The Rutherford study suggests that plant-based amino acids can provide mammals with mostly usable protein.
B-12, Iron, Calcium & Vitamin D
Can a plant-based diet be a long-term solution? Regardless of the misinformation, vitamin B12 derives from bacteria and can be sourced straight from rich soil, mushrooms, nutritional yeast and seaweed, but in any case, vitamin supplements are cheap and easy to obtain.
Most legumes such as lentils, black beans, and kidney beans have above sufficient amounts of iron. For your calcium and numerous phytonutrients, dark leafy greens rank among the highest food sources per 100-gram serving. With regards to another nutrient thought to be missing from a vegan lifestyle, vitamin D, we can be absorb it just like a plant or Superman: directly from the sun.
Here are a couple of my favorite recipes when I need carbs and protein to fuel a workout.
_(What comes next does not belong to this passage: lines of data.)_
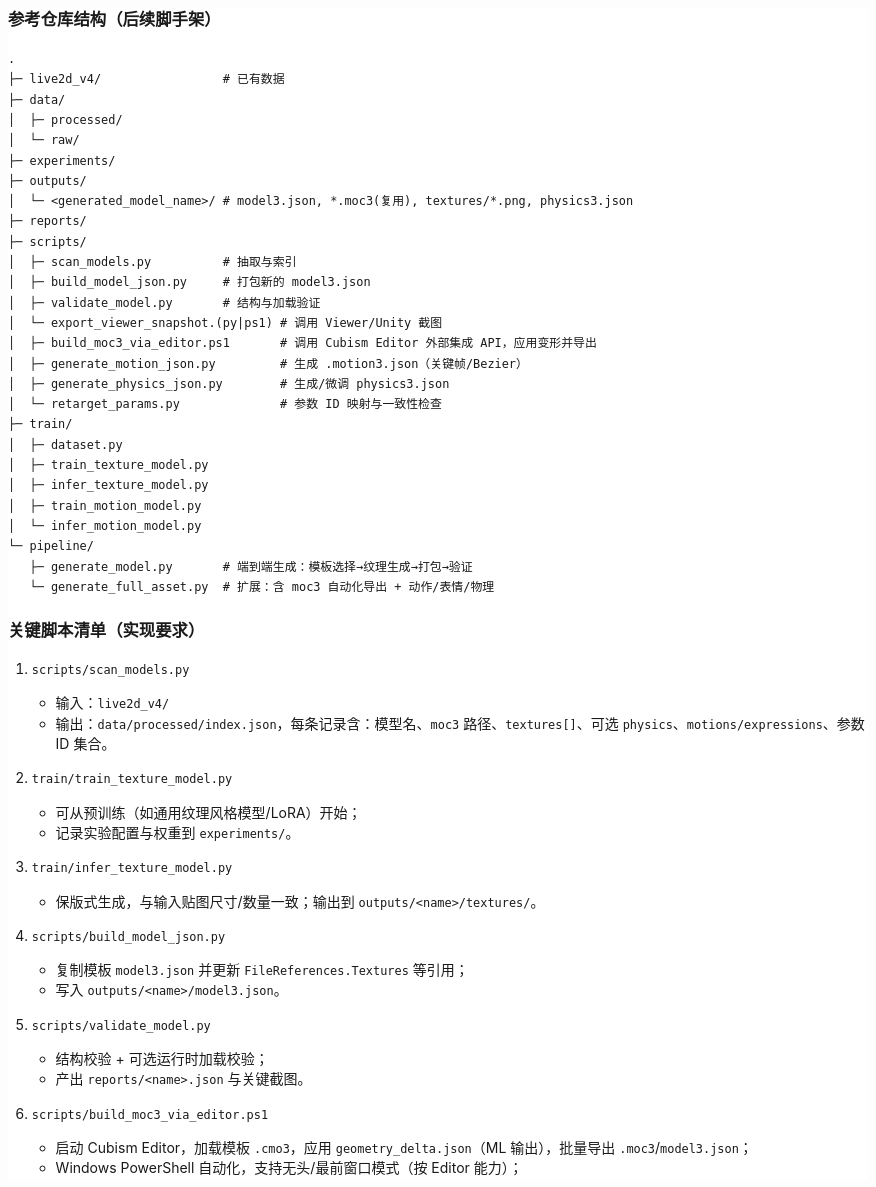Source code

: ### 参考仓库结构（后续脚手架）
```
.
├─ live2d_v4/                 # 已有数据
├─ data/
│  ├─ processed/
│  └─ raw/
├─ experiments/
├─ outputs/
│  └─ <generated_model_name>/ # model3.json, *.moc3(复用), textures/*.png, physics3.json
├─ reports/
├─ scripts/
│  ├─ scan_models.py          # 抽取与索引
│  ├─ build_model_json.py     # 打包新的 model3.json
│  ├─ validate_model.py       # 结构与加载验证
│  └─ export_viewer_snapshot.(py|ps1) # 调用 Viewer/Unity 截图
│  ├─ build_moc3_via_editor.ps1       # 调用 Cubism Editor 外部集成 API，应用变形并导出
│  ├─ generate_motion_json.py         # 生成 .motion3.json（关键帧/Bezier）
│  ├─ generate_physics_json.py        # 生成/微调 physics3.json
│  └─ retarget_params.py              # 参数 ID 映射与一致性检查
├─ train/
│  ├─ dataset.py
│  ├─ train_texture_model.py
│  ├─ infer_texture_model.py
│  ├─ train_motion_model.py
│  └─ infer_motion_model.py
└─ pipeline/
   ├─ generate_model.py       # 端到端生成：模板选择→纹理生成→打包→验证
   └─ generate_full_asset.py  # 扩展：含 moc3 自动化导出 + 动作/表情/物理
```

### 关键脚本清单（实现要求）
1. `scripts/scan_models.py`
   - 输入：`live2d_v4/`
   - 输出：`data/processed/index.json`，每条记录含：模型名、`moc3` 路径、`textures[]`、可选 `physics`、`motions/expressions`、参数 ID 集合。
2. `train/train_texture_model.py`
   - 可从预训练（如通用纹理风格模型/LoRA）开始；
   - 记录实验配置与权重到 `experiments/`。
3. `train/infer_texture_model.py`
   - 保版式生成，与输入贴图尺寸/数量一致；输出到 `outputs/<name>/textures/`。
4. `scripts/build_model_json.py`
   - 复制模板 `model3.json` 并更新 `FileReferences.Textures` 等引用；
   - 写入 `outputs/<name>/model3.json`。
5. `scripts/validate_model.py`
   - 结构校验 + 可选运行时加载校验；
   - 产出 `reports/<name>.json` 与关键截图。

6. `scripts/build_moc3_via_editor.ps1`
   - 启动 Cubism Editor，加载模板 `.cmo3`，应用 `geometry_delta.json`（ML 输出），批量导出 `.moc3`/`model3.json`；
   - Windows PowerShell 自动化，支持无头/最前窗口模式（按 Editor 能力）；
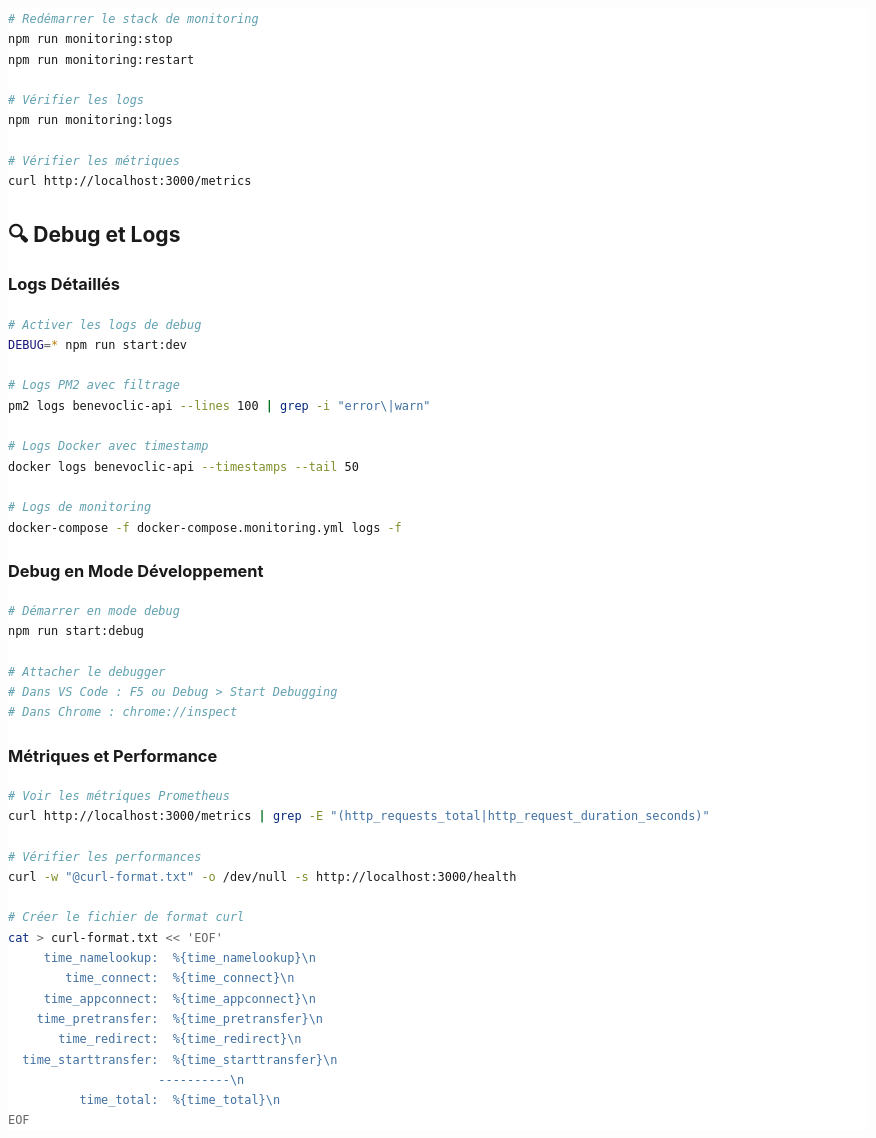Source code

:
```bash
# Redémarrer le stack de monitoring
npm run monitoring:stop
npm run monitoring:restart

# Vérifier les logs
npm run monitoring:logs

# Vérifier les métriques
curl http://localhost:3000/metrics
```

## 🔍 Debug et Logs

### Logs Détaillés

```bash
# Activer les logs de debug
DEBUG=* npm run start:dev

# Logs PM2 avec filtrage
pm2 logs benevoclic-api --lines 100 | grep -i "error\|warn"

# Logs Docker avec timestamp
docker logs benevoclic-api --timestamps --tail 50

# Logs de monitoring
docker-compose -f docker-compose.monitoring.yml logs -f
```

### Debug en Mode Développement

```bash
# Démarrer en mode debug
npm run start:debug

# Attacher le debugger
# Dans VS Code : F5 ou Debug > Start Debugging
# Dans Chrome : chrome://inspect
```

### Métriques et Performance

```bash
# Voir les métriques Prometheus
curl http://localhost:3000/metrics | grep -E "(http_requests_total|http_request_duration_seconds)"

# Vérifier les performances
curl -w "@curl-format.txt" -o /dev/null -s http://localhost:3000/health

# Créer le fichier de format curl
cat > curl-format.txt << 'EOF'
     time_namelookup:  %{time_namelookup}\n
        time_connect:  %{time_connect}\n
     time_appconnect:  %{time_appconnect}\n
    time_pretransfer:  %{time_pretransfer}\n
       time_redirect:  %{time_redirect}\n
  time_starttransfer:  %{time_starttransfer}\n
                     ----------\n
          time_total:  %{time_total}\n
EOF
```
Pea Patty (sandwich) recipe
Grab a cup of cooked peas, mix in seasonings, mash them, add to a pan on medium-high with a little olive oil. Top with lightly cooked red onions, kale and tomato and slide it in-between breads made from whole grain, kamut, spelt, oat, or teff flour. Now you have enough delicious protein to match a monster workout.
Carbohydrates: 25 grams (76%) Fat: 0.4 grams (2%) Protein: 8.6 grams (22%)
Sweet Plantains & Spinach
Choose a large darkened yellow plantain and slice several pieces and a cup of spinach cut down. On medium-high, fry the plantains in a little coconut oil on both sides until brown. After draining the excessive oil on a paper towel or napkin toss them in sea salt, black pepper and garlic powder. In a separate pan on medium stir-fry onions and a little garlic. Add a cup of chopped spinach.
Carbohydrates: 193 grams (76%) Fat: 8.5 grams (6%) Protein 19.5 grams (18%)
It is possible as an athlete focused on developing better power and strength to incorporate a healthy diet and not miss a step in maintaining strength. Just increase your healthy macros, get plenty of rest, and kill it in the gym.